- **YOUR TASK**
Render this sentence from the file-sharing essay in Spanish: "You pay for the meal because you ate it and you pay for the film because you watched it."

An article on the Guardian about the morality of file-sharing has annoyed me. Not the article itself, more the attitude of some of the commenters.
The thrust of Charles Arthur's article is this: is it less morally acceptable to illegally download a TV program if you happen to know the person responsible for the original?
My opinion was that both the "file sharing" and "friend" elements are canards. If a shopkeeper tells you that they're closing down because of shoplifting then there's no real defense for the stolen shirt that you're wearing. One commenter took issue with my view:
"My shopkeeper friend would then not have the shirt to sell to a customer; what he has lost is not merely some abstract idea of a "notional" sale (which in reality may never have been made in any case), but a physical item of enduring value for which he has paid but which he no longer has an opportunity to sell. None of this is true of filesharing - which is why it is not theft, of course, but copyright breach." - Eurojohn
There are several points here that annoy me.
Firstly, arguing that any sale was "notional" because one might not have bought the shirt/DVD which one is currently wearing/watching is absurd. It's essentially saying, "I value your product enough to steal it, but not enough to pay for it.". There's a Seinfeld bit about how you should have to pay for a meal in advance because you resent paying for it afterwards - why would I pay for a meal when I'm not hungry? Why would I pay for a film that I've already seen? You pay for the meal because you ate it and you pay for the film because you watched it.
Secondly, he suggests that filesharing is ok because the thing being taken is insubstantial and infinitely reproducible. Here he's confusing the medium, which is infinite, with the abstract which is not. What follows is my verbatim response...
[..]
Bits have no intrinsic worth, but the arrangement of them into an episode of House is something that took time, skill and money - that is something that's worthy of compensation to the creator.
If I have a tutor who teaches me French, should I not have to pay because no physical item has changed hands?

- **AVAILABLE DATA**

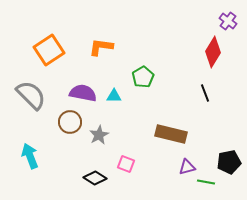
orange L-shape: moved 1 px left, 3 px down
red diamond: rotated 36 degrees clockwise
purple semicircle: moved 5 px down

- **OUTPUT OF THE EXERCISE**
Pagas la comida porque te la comiste y pagas la película porque la viste.